◆ Task description: Each record below must be returned exactly, with no line left out.

========================================================================

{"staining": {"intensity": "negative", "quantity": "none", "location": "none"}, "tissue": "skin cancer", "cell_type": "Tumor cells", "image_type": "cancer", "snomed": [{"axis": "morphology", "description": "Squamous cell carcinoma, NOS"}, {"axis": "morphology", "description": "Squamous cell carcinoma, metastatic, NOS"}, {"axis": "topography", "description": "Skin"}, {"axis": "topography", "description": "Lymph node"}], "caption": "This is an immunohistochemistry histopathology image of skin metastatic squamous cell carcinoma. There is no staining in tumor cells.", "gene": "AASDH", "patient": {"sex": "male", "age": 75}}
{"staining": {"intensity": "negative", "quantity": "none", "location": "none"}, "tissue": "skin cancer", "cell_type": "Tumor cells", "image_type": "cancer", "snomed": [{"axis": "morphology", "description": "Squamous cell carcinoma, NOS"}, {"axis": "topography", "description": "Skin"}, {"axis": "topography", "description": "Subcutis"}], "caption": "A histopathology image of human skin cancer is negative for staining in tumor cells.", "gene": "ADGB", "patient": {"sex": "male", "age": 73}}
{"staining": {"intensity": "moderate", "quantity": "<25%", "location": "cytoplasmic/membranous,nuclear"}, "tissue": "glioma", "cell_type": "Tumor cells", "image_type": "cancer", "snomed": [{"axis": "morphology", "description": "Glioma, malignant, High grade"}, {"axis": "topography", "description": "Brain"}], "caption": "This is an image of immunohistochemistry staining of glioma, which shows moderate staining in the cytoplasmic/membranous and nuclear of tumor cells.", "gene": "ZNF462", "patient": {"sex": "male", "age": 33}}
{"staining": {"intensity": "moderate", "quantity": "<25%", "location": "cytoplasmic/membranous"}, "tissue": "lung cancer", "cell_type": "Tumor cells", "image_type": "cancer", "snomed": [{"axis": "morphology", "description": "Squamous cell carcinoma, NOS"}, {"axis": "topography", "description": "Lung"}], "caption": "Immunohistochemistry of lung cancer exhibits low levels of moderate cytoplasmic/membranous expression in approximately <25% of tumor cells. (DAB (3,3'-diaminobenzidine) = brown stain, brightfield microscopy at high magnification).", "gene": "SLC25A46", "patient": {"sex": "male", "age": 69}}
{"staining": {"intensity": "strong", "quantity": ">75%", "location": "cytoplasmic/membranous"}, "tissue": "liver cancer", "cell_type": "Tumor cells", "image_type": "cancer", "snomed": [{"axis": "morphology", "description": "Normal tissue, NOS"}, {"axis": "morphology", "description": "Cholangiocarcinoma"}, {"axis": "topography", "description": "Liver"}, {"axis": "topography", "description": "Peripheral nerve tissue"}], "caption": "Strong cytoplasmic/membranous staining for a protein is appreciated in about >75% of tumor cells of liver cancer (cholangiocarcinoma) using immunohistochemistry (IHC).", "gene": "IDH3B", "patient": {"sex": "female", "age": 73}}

========================================================================

◆ Output for this exercise:
{"staining": {"intensity": "negative", "quantity": "none", "location": "none"}, "tissue": "skin cancer", "cell_type": "Tumor cells", "image_type": "cancer", "snomed": [{"axis": "morphology", "description": "Squamous cell carcinoma, NOS"}, {"axis": "morphology", "description": "Squamous cell carcinoma, metastatic, NOS"}, {"axis": "topography", "description": "Skin"}, {"axis": "topography", "description": "Lymph node"}], "caption": "This is an immunohistochemistry histopathology image of skin metastatic squamous cell carcinoma. There is no staining in tumor cells.", "gene": "AASDH", "patient": {"sex": "male", "age": 75}}
{"staining": {"intensity": "negative", "quantity": "none", "location": "none"}, "tissue": "skin cancer", "cell_type": "Tumor cells", "image_type": "cancer", "snomed": [{"axis": "morphology", "description": "Squamous cell carcinoma, NOS"}, {"axis": "topography", "description": "Skin"}, {"axis": "topography", "description": "Subcutis"}], "caption": "A histopathology image of human skin cancer is negative for staining in tumor cells.", "gene": "ADGB", "patient": {"sex": "male", "age": 73}}
{"staining": {"intensity": "moderate", "quantity": "<25%", "location": "cytoplasmic/membranous,nuclear"}, "tissue": "glioma", "cell_type": "Tumor cells", "image_type": "cancer", "snomed": [{"axis": "morphology", "description": "Glioma, malignant, High grade"}, {"axis": "topography", "description": "Brain"}], "caption": "This is an image of immunohistochemistry staining of glioma, which shows moderate staining in the cytoplasmic/membranous and nuclear of tumor cells.", "gene": "ZNF462", "patient": {"sex": "male", "age": 33}}
{"staining": {"intensity": "moderate", "quantity": "<25%", "location": "cytoplasmic/membranous"}, "tissue": "lung cancer", "cell_type": "Tumor cells", "image_type": "cancer", "snomed": [{"axis": "morphology", "description": "Squamous cell carcinoma, NOS"}, {"axis": "topography", "description": "Lung"}], "caption": "Immunohistochemistry of lung cancer exhibits low levels of moderate cytoplasmic/membranous expression in approximately <25% of tumor cells. (DAB (3,3'-diaminobenzidine) = brown stain, brightfield microscopy at high magnification).", "gene": "SLC25A46", "patient": {"sex": "male", "age": 69}}
{"staining": {"intensity": "strong", "quantity": ">75%", "location": "cytoplasmic/membranous"}, "tissue": "liver cancer", "cell_type": "Tumor cells", "image_type": "cancer", "snomed": [{"axis": "morphology", "description": "Normal tissue, NOS"}, {"axis": "morphology", "description": "Cholangiocarcinoma"}, {"axis": "topography", "description": "Liver"}, {"axis": "topography", "description": "Peripheral nerve tissue"}], "caption": "Strong cytoplasmic/membranous staining for a protein is appreciated in about >75% of tumor cells of liver cancer (cholangiocarcinoma) using immunohistochemistry (IHC).", "gene": "IDH3B", "patient": {"sex": "female", "age": 73}}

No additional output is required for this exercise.